══ Data for the task
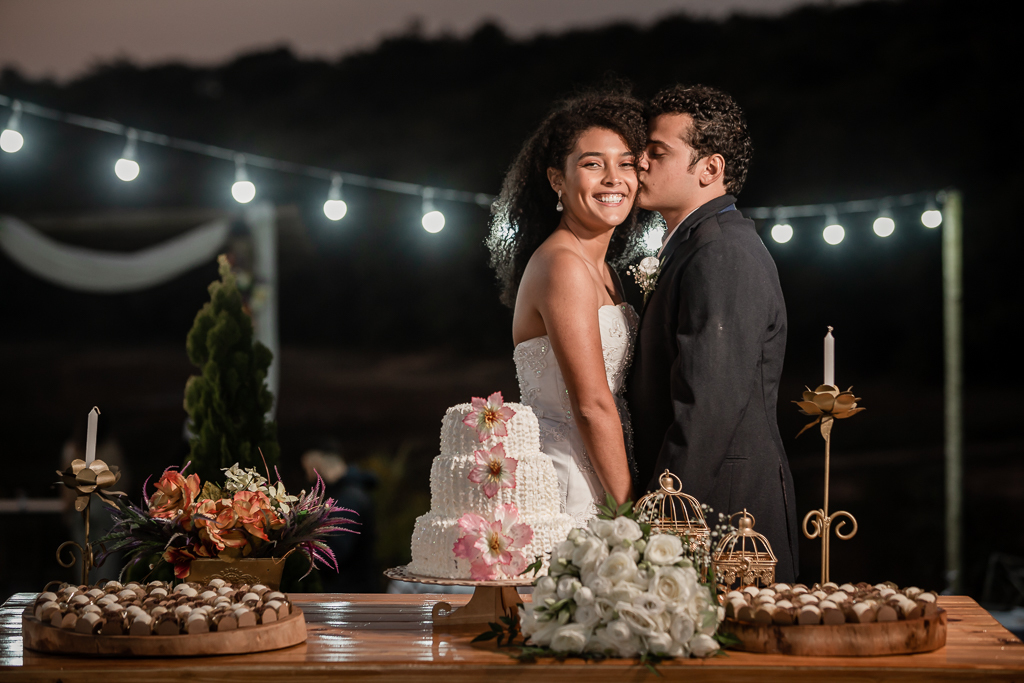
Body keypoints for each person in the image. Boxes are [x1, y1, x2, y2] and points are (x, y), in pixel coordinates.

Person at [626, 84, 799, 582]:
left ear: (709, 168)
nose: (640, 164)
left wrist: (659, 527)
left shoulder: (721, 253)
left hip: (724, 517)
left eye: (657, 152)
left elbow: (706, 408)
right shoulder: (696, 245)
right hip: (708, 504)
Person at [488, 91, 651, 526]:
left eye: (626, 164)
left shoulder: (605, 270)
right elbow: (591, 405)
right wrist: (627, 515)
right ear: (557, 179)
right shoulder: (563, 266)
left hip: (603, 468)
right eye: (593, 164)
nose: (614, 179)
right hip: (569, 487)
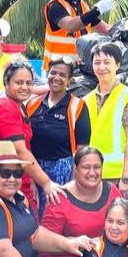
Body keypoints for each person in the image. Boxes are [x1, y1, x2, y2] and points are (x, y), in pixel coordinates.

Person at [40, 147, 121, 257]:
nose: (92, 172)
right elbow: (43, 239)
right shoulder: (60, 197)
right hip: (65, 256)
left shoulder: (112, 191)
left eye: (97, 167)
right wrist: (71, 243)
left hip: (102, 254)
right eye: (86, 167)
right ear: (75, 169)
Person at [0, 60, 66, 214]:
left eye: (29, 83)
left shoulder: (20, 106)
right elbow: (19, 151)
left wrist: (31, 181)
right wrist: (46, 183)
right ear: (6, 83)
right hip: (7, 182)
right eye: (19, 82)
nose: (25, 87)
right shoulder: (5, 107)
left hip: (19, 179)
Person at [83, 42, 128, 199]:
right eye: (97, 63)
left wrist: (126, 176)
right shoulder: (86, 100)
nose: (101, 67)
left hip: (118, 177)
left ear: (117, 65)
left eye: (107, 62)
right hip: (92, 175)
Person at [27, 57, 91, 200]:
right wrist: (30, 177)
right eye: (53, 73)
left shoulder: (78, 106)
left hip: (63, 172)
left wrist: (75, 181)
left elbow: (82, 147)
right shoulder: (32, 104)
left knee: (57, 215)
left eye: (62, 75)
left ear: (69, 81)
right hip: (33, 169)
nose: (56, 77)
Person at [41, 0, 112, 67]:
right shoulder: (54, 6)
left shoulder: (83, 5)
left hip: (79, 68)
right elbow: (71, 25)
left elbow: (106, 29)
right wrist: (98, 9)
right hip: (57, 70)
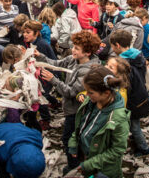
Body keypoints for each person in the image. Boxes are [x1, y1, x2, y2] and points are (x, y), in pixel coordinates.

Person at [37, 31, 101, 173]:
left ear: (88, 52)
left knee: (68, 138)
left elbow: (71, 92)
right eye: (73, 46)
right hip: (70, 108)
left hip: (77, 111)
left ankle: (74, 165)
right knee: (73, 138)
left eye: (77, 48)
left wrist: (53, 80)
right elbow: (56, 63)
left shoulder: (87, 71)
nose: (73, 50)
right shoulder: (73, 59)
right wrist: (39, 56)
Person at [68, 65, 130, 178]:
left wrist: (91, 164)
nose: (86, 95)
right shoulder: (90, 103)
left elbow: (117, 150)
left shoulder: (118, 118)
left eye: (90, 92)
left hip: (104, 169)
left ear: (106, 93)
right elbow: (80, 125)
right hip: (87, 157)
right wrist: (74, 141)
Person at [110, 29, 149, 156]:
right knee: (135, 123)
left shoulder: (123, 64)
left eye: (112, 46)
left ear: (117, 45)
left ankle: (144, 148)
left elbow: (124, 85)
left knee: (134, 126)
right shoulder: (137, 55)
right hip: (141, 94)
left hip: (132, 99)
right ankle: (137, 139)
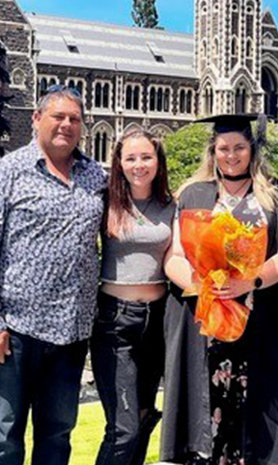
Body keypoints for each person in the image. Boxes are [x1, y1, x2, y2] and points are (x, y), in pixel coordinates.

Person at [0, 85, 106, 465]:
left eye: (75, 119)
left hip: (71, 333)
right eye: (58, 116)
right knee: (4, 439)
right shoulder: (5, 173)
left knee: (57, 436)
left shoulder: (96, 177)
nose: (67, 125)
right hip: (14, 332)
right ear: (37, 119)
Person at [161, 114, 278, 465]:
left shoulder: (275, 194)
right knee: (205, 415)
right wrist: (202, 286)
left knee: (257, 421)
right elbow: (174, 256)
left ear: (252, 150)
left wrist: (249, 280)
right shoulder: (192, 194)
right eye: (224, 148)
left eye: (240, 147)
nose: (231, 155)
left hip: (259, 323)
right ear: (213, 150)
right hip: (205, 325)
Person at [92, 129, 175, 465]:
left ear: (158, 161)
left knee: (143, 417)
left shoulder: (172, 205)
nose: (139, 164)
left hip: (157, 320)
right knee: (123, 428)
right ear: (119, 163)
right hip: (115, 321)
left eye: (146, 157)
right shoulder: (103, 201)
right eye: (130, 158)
════
══ Data for the task
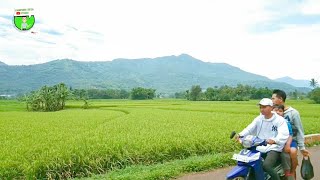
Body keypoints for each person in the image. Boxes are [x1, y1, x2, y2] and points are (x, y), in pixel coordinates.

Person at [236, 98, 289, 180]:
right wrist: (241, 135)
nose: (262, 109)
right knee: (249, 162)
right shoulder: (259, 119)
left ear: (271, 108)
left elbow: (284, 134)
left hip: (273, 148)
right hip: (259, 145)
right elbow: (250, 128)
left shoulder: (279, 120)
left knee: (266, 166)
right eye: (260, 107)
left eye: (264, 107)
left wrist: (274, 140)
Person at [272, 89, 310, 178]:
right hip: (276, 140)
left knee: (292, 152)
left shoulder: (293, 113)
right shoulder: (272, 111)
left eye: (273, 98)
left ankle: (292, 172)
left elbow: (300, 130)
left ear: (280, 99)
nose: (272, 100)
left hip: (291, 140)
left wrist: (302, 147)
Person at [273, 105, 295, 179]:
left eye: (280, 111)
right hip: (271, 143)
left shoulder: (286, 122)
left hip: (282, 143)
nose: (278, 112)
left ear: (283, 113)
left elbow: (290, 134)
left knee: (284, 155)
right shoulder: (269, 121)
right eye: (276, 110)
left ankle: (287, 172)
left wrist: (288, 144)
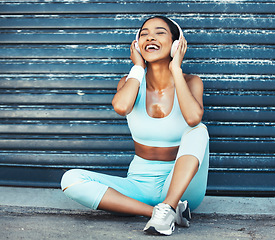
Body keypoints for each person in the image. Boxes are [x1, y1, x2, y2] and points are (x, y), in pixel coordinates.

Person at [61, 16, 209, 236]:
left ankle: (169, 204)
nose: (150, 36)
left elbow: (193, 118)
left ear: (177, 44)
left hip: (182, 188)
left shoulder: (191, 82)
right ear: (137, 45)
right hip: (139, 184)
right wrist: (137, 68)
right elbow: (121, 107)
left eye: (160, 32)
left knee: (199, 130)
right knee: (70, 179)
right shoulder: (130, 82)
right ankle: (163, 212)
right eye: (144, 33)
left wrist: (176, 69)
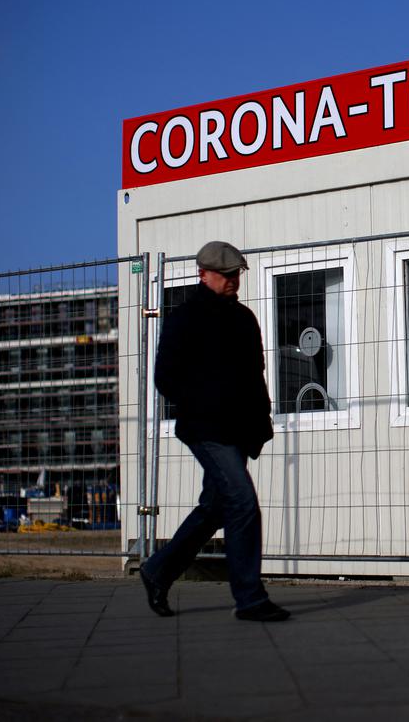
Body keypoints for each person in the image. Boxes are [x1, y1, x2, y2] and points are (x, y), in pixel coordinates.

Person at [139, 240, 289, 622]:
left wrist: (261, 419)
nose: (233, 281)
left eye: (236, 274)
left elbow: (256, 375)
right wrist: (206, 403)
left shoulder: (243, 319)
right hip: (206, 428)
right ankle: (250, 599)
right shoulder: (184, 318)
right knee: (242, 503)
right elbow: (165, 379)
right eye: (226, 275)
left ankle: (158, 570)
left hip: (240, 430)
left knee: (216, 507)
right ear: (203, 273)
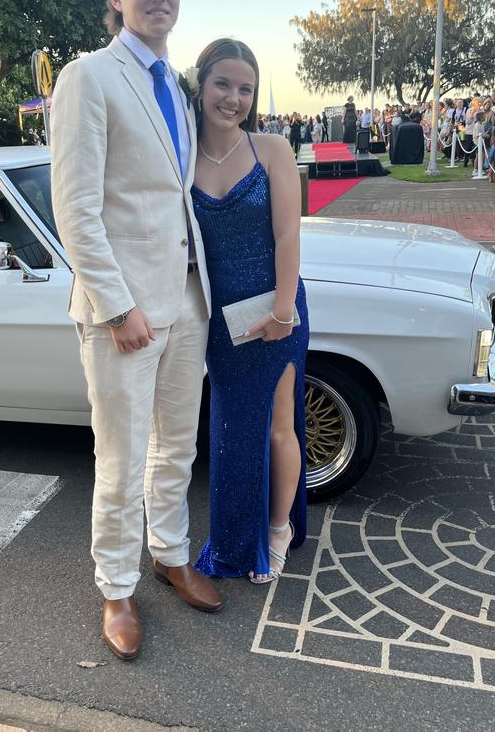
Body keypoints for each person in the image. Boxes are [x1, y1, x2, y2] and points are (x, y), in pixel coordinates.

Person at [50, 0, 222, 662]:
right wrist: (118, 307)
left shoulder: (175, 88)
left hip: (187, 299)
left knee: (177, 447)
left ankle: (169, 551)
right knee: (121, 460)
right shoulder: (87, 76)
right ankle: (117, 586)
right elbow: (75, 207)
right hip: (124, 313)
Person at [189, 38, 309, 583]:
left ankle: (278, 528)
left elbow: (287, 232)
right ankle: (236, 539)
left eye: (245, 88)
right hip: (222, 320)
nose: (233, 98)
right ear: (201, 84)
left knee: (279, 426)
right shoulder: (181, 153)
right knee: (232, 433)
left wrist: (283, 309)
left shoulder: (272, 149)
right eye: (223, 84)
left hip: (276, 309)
════
Exercise =>
Copy out exactly the lines above beginning with the line that contains "right hip: (139, 184)" and finishing with the line that contains "right elbow: (75, 207)", including both; leave the pictures out.

Output for this task =>
right hip: (139, 184)
right wrist: (137, 68)
right elbow: (121, 107)
left eye: (160, 32)
left knee: (199, 130)
right knee: (70, 179)
right shoulder: (130, 82)
right ankle: (163, 212)
right eye: (144, 33)
left wrist: (176, 69)
Body keypoints for each person in the image. Boxes are [x1, y1, x2, y2] and points are (x, y), in pixel coordinates.

Person at [139, 240, 289, 622]:
left wrist: (261, 419)
nose: (233, 281)
left eye: (236, 274)
left elbow: (256, 375)
right wrist: (206, 403)
left shoulder: (243, 319)
right hip: (206, 428)
right ankle: (250, 599)
right shoulder: (184, 318)
right knee: (242, 503)
right elbow: (165, 379)
right eye: (226, 275)
left ankle: (158, 570)
left hip: (240, 430)
left knee: (216, 507)
right ear: (203, 273)
Body keypoints for each person in the image. Boxes are [x1, y1, x2, y2] and points are (x, y), in pixel coordinates.

Person at [50, 0, 222, 662]:
right wrist: (118, 307)
left shoulder: (175, 88)
left hip: (187, 299)
left knee: (177, 447)
left ankle: (169, 551)
right knee: (121, 460)
right shoulder: (87, 76)
right ankle: (117, 586)
right elbow: (75, 207)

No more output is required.